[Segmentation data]
[Start]

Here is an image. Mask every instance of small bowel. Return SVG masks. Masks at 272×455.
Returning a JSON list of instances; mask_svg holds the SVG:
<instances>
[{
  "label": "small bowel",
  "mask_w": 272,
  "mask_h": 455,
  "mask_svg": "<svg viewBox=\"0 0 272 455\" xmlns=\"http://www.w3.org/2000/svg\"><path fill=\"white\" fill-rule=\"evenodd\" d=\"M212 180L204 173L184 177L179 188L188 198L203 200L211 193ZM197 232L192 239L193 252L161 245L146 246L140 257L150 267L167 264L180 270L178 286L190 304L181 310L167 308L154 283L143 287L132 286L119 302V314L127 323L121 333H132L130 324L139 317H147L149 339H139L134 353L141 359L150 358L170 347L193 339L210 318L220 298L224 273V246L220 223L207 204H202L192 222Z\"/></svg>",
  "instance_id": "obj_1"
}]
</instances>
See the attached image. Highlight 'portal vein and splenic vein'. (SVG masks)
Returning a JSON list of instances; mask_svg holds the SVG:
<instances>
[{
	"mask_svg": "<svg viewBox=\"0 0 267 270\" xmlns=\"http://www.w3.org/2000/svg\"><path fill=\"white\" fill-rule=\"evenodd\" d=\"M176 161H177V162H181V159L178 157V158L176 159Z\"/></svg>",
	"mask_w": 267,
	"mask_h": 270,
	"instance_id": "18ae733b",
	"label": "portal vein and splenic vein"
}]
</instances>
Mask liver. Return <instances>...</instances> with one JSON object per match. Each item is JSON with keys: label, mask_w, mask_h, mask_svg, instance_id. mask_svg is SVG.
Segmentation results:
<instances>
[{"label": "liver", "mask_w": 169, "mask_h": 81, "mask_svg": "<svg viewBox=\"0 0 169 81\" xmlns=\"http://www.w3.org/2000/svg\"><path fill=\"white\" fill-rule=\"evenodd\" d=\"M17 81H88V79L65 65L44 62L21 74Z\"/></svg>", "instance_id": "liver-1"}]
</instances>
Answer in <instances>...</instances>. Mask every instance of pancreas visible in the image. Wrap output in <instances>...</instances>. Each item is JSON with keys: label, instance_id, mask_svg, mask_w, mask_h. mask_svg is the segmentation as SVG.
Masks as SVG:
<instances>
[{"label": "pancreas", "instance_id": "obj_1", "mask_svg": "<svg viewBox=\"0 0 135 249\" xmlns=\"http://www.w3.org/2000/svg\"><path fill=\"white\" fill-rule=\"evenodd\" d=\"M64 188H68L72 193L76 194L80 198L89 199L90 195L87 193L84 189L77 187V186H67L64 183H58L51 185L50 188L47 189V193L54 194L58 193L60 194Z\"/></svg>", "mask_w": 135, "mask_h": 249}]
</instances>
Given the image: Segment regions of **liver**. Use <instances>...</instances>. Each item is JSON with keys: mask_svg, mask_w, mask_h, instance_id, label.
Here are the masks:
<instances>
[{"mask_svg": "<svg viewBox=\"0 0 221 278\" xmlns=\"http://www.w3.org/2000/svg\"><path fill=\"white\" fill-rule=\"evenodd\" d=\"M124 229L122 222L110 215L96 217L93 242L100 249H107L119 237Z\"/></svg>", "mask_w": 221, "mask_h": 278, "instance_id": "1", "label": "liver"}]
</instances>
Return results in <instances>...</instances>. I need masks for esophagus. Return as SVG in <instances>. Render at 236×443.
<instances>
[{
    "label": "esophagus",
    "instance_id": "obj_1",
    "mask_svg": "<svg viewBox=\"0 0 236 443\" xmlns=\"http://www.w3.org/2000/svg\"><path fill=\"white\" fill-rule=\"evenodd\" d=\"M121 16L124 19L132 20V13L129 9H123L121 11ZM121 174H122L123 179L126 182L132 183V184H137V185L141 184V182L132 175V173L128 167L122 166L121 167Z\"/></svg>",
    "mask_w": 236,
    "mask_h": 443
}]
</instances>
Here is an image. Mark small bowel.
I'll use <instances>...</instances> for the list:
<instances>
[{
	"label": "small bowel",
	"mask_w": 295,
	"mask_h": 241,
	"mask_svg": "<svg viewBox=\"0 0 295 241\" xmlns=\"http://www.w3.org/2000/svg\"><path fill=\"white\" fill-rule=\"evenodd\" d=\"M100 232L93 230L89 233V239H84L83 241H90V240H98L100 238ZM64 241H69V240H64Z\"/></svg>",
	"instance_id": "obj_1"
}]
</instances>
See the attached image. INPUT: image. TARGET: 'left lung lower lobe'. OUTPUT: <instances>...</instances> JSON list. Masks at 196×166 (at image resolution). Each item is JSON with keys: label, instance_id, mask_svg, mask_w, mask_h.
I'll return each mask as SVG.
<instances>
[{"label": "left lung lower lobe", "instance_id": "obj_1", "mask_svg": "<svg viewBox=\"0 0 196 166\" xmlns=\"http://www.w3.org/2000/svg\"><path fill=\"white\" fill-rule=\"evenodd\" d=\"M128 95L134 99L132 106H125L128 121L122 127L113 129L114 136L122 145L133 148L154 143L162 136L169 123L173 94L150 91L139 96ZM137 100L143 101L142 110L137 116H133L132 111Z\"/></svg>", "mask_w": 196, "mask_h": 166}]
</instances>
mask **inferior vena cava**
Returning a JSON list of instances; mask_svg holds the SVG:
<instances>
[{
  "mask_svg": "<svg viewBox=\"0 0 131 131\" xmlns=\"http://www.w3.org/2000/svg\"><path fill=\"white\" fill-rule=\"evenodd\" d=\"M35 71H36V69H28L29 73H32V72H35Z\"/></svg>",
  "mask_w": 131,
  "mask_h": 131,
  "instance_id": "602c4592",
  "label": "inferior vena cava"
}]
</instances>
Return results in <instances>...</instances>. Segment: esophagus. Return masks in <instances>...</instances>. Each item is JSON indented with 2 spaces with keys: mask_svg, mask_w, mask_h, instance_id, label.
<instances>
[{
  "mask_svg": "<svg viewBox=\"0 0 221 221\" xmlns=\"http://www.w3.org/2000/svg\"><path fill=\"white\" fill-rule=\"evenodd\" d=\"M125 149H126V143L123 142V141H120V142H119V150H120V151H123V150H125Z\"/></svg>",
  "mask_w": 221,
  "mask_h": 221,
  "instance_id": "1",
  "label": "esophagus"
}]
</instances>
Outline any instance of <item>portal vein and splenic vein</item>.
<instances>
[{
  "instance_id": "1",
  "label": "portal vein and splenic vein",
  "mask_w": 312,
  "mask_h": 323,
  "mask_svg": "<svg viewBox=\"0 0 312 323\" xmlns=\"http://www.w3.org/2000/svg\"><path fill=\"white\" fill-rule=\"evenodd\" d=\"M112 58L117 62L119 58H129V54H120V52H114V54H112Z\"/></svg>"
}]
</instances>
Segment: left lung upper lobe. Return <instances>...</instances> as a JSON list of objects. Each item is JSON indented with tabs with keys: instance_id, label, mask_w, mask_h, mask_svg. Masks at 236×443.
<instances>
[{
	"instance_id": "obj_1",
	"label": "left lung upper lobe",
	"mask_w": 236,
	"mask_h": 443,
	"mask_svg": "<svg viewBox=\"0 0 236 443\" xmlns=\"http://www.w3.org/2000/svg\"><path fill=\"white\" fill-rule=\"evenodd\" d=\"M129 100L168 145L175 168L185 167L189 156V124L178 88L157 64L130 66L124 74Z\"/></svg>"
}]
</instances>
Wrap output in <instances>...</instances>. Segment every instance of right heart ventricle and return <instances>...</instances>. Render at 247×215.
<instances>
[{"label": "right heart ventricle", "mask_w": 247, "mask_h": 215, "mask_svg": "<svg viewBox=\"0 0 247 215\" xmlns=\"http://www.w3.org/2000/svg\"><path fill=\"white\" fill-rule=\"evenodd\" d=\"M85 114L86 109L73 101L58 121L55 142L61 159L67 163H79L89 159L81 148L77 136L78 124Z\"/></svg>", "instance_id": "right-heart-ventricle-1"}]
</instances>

[End]
[Start]

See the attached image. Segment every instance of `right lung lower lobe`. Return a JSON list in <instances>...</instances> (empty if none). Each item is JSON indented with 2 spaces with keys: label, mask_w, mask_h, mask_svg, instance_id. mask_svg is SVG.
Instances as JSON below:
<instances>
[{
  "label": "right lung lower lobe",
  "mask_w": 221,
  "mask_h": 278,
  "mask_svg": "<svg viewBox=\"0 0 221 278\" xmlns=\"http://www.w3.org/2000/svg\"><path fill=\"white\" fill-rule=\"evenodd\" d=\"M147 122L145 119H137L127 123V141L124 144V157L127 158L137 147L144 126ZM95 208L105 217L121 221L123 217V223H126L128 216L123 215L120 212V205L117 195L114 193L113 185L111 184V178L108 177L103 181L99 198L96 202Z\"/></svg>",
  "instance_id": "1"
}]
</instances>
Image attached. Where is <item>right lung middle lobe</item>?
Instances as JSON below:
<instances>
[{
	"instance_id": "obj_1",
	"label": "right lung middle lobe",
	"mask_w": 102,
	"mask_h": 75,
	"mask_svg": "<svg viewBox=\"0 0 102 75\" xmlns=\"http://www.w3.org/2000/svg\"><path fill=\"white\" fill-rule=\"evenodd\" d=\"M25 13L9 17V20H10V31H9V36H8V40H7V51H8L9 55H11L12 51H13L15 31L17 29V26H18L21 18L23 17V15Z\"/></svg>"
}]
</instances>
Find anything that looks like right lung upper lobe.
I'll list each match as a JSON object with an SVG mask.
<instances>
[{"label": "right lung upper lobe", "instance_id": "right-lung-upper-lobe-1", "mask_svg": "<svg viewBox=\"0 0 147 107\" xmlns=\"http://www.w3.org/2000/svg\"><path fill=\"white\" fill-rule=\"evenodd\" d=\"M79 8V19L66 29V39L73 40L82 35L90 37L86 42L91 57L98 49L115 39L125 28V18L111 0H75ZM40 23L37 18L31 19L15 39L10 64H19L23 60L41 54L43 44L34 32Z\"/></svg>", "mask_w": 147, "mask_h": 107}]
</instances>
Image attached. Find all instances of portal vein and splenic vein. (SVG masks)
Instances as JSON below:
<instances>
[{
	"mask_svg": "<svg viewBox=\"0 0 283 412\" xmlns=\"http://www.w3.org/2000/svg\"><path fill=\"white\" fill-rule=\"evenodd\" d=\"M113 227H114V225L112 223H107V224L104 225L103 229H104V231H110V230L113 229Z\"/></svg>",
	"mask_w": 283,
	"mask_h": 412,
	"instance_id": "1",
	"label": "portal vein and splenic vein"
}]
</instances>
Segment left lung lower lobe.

[End]

■ **Task directions**
Reproduce the listing verbatim from the line containing "Image attached. Find" through the line containing "Segment left lung lower lobe.", including both of those lines.

■ **Exercise solution**
Image attached. Find all instances of portal vein and splenic vein. (SVG masks)
Instances as JSON below:
<instances>
[{
	"mask_svg": "<svg viewBox=\"0 0 283 412\" xmlns=\"http://www.w3.org/2000/svg\"><path fill=\"white\" fill-rule=\"evenodd\" d=\"M113 227H114V225L112 223H107V224L104 225L103 229H104V231H110V230L113 229Z\"/></svg>",
	"mask_w": 283,
	"mask_h": 412,
	"instance_id": "1",
	"label": "portal vein and splenic vein"
}]
</instances>
Segment left lung lower lobe.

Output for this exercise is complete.